Gli scenari possibili nel risiko senza fine sulla rete tlc, a questo punto, sono più d’uno e sono tutti aperti. Da un lato, la vendita di Metroweb a Telecom rischia di incappare nel veto Antitrust poiché, come molti temono, finirebbe per ridurre pesantemente i margini di concorrenza in un settore innovativo e strategico. D’altro lato, sia Cdp che F2i potrebbero avere interesse a valorizzare la partecipazione mettendo in gara Telecom e Vodafone per poi vendere e uscire, ripagandosi degli investimenti fatti e incamerando una congrua plusvalenza a beneficio dei risparmiatori postali.
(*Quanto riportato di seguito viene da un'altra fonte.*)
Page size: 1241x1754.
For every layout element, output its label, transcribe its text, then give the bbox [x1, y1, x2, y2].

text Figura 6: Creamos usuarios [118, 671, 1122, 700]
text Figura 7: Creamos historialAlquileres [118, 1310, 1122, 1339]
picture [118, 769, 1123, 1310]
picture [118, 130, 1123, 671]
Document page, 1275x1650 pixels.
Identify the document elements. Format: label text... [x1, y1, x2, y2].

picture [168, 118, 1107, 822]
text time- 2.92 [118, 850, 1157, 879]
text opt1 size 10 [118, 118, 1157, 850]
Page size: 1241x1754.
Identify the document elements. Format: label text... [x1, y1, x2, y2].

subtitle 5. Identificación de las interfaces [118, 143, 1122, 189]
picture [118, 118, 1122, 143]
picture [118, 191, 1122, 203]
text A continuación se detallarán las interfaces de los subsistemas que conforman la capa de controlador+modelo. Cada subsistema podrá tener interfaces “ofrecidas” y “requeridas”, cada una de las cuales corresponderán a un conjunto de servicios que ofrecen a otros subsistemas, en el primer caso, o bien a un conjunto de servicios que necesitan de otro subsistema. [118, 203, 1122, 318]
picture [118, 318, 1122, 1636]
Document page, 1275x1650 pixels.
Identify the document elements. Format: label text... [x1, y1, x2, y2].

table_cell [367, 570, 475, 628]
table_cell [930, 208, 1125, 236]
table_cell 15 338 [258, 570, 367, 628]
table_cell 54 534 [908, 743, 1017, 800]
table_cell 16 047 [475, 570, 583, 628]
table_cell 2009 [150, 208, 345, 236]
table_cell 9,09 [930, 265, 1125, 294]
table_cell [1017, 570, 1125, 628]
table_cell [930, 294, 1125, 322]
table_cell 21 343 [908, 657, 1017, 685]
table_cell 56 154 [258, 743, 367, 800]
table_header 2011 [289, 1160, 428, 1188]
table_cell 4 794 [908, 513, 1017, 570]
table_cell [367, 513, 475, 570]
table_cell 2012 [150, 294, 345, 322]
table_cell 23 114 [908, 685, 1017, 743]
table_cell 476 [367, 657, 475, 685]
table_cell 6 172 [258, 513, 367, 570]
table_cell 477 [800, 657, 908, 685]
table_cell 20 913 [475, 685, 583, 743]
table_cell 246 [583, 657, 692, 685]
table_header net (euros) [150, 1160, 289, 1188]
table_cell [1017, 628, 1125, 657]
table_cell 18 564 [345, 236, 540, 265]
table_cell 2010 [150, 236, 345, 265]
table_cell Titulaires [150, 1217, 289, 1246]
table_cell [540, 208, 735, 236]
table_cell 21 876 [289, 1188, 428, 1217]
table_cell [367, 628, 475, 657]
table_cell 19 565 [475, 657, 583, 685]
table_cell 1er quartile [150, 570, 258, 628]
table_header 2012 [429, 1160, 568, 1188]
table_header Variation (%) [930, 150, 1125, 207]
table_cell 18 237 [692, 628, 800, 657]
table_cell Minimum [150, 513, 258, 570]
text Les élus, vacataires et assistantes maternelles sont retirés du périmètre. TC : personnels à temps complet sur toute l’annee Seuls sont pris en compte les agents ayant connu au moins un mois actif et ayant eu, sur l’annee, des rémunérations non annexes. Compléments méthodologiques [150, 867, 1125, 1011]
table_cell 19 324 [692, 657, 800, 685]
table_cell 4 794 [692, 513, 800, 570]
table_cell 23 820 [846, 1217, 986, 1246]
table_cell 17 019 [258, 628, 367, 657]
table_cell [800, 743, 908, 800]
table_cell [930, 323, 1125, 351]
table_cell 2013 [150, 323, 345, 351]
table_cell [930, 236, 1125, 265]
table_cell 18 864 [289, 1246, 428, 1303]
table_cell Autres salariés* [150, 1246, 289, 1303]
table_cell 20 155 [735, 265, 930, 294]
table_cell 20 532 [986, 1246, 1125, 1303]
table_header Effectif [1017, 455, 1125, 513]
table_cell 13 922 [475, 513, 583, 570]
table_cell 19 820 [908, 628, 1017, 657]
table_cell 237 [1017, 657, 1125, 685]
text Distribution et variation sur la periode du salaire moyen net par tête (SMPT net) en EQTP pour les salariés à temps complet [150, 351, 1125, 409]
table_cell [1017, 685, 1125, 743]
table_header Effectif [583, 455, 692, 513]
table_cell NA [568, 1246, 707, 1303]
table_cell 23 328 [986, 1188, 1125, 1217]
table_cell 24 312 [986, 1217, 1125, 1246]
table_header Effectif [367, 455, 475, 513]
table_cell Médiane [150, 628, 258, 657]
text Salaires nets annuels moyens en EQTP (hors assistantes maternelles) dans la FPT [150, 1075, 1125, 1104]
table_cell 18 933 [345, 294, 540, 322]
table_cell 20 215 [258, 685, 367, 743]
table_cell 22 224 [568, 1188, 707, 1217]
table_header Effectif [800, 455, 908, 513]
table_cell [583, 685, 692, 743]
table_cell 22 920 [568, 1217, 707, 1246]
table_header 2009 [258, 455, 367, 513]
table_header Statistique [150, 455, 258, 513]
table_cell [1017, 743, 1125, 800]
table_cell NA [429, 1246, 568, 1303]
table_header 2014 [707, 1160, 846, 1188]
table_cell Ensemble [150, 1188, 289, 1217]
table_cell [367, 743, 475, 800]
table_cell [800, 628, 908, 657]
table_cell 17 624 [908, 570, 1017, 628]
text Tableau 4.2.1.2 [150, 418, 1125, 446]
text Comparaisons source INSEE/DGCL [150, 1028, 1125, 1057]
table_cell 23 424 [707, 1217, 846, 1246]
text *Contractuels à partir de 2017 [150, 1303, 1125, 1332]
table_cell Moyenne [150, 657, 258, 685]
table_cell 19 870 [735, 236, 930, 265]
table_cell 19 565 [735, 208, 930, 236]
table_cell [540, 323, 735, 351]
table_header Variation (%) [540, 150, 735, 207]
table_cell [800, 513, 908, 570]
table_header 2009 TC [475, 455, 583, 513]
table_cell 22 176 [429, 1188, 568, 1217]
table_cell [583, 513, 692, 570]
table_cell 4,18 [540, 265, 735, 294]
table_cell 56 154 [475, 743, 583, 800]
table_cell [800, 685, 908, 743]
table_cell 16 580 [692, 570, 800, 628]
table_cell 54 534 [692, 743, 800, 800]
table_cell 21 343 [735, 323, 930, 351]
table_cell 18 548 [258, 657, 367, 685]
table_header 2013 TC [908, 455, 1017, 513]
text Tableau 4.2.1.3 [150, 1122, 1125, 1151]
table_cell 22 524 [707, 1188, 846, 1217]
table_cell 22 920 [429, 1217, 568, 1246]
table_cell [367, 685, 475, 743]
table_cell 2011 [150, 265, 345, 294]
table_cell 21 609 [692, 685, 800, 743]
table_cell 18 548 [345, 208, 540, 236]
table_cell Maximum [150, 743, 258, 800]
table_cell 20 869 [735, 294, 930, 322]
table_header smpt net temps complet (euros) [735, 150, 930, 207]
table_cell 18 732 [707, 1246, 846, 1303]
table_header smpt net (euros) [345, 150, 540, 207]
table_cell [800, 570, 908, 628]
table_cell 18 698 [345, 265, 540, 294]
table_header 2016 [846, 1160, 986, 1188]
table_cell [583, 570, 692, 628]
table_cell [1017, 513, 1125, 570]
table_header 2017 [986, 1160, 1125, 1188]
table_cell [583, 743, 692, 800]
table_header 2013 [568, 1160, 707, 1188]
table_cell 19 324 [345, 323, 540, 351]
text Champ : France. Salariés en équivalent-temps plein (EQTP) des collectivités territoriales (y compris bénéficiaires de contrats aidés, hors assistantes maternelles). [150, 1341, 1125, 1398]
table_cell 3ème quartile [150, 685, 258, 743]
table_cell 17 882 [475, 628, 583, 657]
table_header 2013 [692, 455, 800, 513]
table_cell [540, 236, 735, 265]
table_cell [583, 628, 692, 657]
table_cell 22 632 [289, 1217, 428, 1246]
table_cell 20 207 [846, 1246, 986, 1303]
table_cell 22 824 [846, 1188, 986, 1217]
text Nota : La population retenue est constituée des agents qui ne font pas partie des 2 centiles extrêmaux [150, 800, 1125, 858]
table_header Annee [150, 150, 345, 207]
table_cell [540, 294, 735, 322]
I rumors dicono che Renato Ravanelli, da poco arrivato alla guida di F2i non considera però la cessione di Metroweb come una priorità. Anche perché sullo scacchiere manca ancora una pedina chiave: quella del governo. Palazzo Chigi guarda all’accelerazione dei piani di investimento lanciati finora dagli operatori con interesse ma anche in chiave critica: l’abbondanza dei piani infatti si concentra tutta sulle stesse città. Una maggiore condivisione potrebbe portare a livelli di copertura più estesi. E se poi fosse un’unica società, partecipata dallo Stato, a possedere l’infrastruttura, tutto si accelererebbe. Ma come si è visto, è più facile a dirsi che non ha farsi. E così per ora gli sforzi del pool guidato da Paolo Coppola si concentrano su come reperire le risorse: almeno 6 miliardi di fondi pubblici per garantire la banda a 30 Mega a tutti e a 100 Mega all’80% della popolazione. Una rivoluzione, se si farà.